Pacific Bell Calls Upon Crystal
Ball
To Help Negotiate Financial Settlement
In 1994, Pacific Bell hired Dr. Dale Lehman to forecast voice
mail revenues as part of a contested financial settlement with the
Public Utilities Commission in California. Dr. Lehman, a consultant
and Associate Professor of Economics at Fort Lewis College in Durango,
Colorado, is an expert on the telecommunications and information
industries, with extensive publications and consulting experience
in those areas.
The settlement required Pacific Bell to submit revenue forecasts
for its subsidiary, Pacific Bell Information Services (PBIS). At
the time, such forecasts were difficult because PBIS had not earned
any profits and had only a short, three-year history with voice
and electronic mail services. Pacific Bell claimed the business
was worth only the net book value of its assets, while the Division
of Ratepayer Advocacy claimed that the unit was worth $400 million
in terms of future profitability.
Dr. Lehman knew that no forecasting method based on such a brief
history would be robust. He also understood that any forecast he
presented would be disputed, particularly given the contentious
nature of the dispute. Dr. Lehman turned to Decisioneering's Crystal
Ball software to help apply simulation to his spreadsheet model.

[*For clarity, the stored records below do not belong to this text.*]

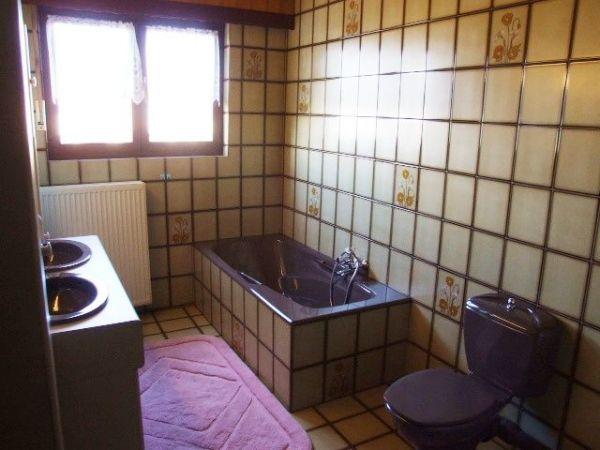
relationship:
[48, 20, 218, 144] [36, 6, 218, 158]
sunlight coming from window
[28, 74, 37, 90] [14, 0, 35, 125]
knob on cabinet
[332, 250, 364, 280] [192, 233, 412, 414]
faucet in bathtub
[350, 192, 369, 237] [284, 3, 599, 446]
tile in wall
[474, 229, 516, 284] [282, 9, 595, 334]
tile in wall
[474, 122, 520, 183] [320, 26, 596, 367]
tile in a wall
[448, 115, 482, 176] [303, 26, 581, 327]
tile on wall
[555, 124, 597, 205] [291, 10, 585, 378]
tile on wall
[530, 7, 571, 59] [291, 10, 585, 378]
tile on wall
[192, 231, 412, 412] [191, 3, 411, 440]
bathtub at corner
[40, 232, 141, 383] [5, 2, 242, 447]
sink on left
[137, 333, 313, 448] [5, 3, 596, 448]
carpet in bathroom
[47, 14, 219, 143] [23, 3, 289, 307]
window in background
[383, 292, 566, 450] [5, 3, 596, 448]
system in bathroom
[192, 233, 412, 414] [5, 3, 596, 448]
bathtub in bathroom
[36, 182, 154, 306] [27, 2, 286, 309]
radiator on wall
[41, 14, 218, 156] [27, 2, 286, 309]
window are on wall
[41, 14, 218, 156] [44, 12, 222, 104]
window have curtains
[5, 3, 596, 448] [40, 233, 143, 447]
bathroom has counter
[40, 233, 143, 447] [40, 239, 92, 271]
counter has sink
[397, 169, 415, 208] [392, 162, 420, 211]
pattern on tile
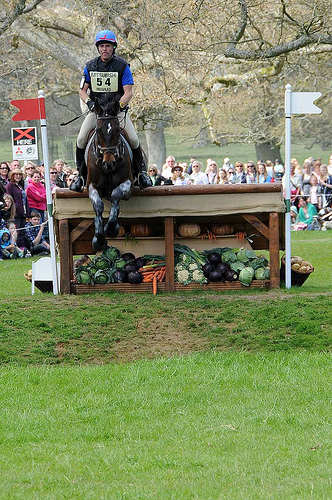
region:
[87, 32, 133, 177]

He used Crystal Ball to simulate all of the major uncertainties,
including the rates at which consumer adoption of the services would
increase (the diffusion rate), the costs of providing the services,
and future prices for the services.
The Public Utilities Commission accepted Dr. Lehman's completed
forecast, a result he directly attributes to the simulation methodology.
Simulation modeling not only produced a mean forecast but also yielded
a sense of the amount of uncertainty in the forecast. This was essential
for valuation purposes, since the uncertainty of profits is intimately
related to the cost of capital. In particular, the Crystal Ball
trend charts provided an excellent graphic description of the time
stream of earning and the extent of uncertainty in the forecasts.
The ranges Dr. Lehman used for his probability distribution parameters
permitted him to include all reasonable views of the future, and
so the analysis was able to withstand a great deal of scrutiny.
In contrast, if he had selected any single set of assumptions about
future conditions, Dr. Lehman believes that it would have easily
been disputed and dismissed.
"Crystal Ball allowed me to easily conduct a complex simulation,"
Lehman stated. "It permitted me to focus on the appropriate characterization
of uncertainty, rather than me needing to bother with the cumbersome
details of programming the Monte Carlo simulation myself. I have
been a devoted Crystal Ball user ever since." Dr. Lehman is currently
using Crystal Ball as part of a new course on simulation analysis
he is teaching at Fort Lewis College.